Spanish humanitarian organization

Payasos Sin Fronteras, or Clowns without Borders, is a Spanish humanitarian organization of clowns that performs for free for children affected by war. It was founded in Barcelona in July 1993 and has performed in many war-torn regions such as the former Yugoslavia, Palestine and eastern Democratic Republic of the Congo.

==Origins==
In 1992, a professional clown from Barcelona received a request from a group of students at the Projecte School in Barcelona to put on shows in refugee camps in the former Yugoslavia. The students offered to accompany the clowns and pay for the costs.
On 26 February 1993, the artists performed in the Veli Joze refugee camp on the Istrian peninsula. The reaction from the children validated their impact and the clowns decided to put on a second show two months later with a group of jugglers. This second trip cemented the idea of setting up an organization.

In 1992, different artist groups from Spain (clowns, dancers, magicians, etc.) launched eight trips to the former Yugoslavia and invited other international artists to participate. In 1994 there were 19 trips and in the following years, similar organizations were founded in Belgium, Canada, Germany, Ireland, South Africa, Sweden, Findland, USA and Australia. In 2012, these eleven organizations created an International Federation to improve communication and coordination among entities. From 2012 to 2024, other not-for profits have joined the movement, including Clowns Without Borders UK in 2014.

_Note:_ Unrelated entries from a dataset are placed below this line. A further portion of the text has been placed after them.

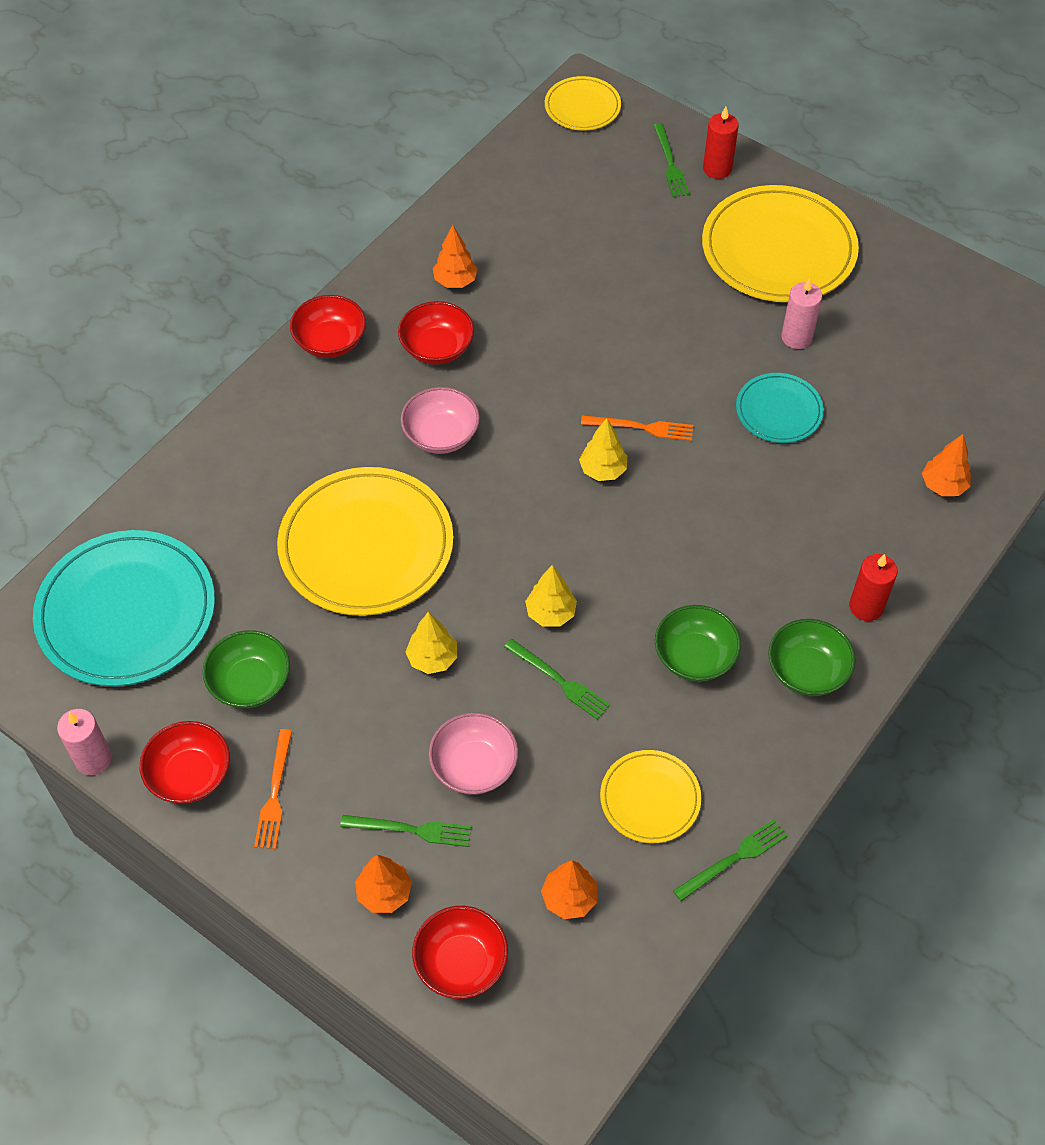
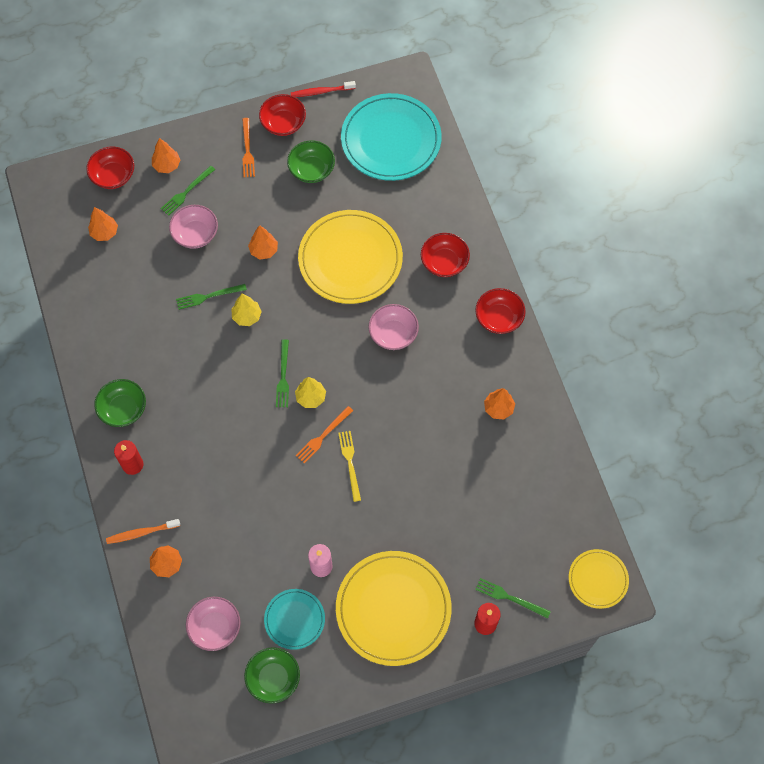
camera: 125 degrees right, 10 degrees up
pink candle [57,709,112,775] -> red toothbrush [291,81,356,97]
orange fork [254,729,292,849] -> orange fork turned 135 degrees counterclockwise [242,118,255,177]
red bowl [398,301,474,365] -> red bowl moved to [421,233,470,277]
yellow tree [406,612,457,674] -> orange tree [248,225,278,259]
yellow plate [600,750,701,843] -> none
green bowl [655,605,741,682] -> green bowl moved to [244,647,300,704]
green fork [673,819,788,901] -> green fork moved to [276,339,289,407]
turquoise plate [736,373,824,443] -> turquoise plate moved to [264,589,325,650]
none -> orange toothbrush [106,519,180,544]
none -> pink bowl [186,597,241,651]
none -> yellow fork [338,431,361,502]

== Awards and recognition ==

- Creu de Sant Jordi awarded by the Government of Catalonia to recognise PSF’s long trajectory of humanitarian work.
- XIII Premio Joan Alsina de Derechos Humanos, noted in independent NGO evaluations.

== Notable collaborators ==
Spanish actor and clown Pepe Viyuela has taken part in PSF tours and public advocacy related to the organisation’s work, including trips to Palestinian territories.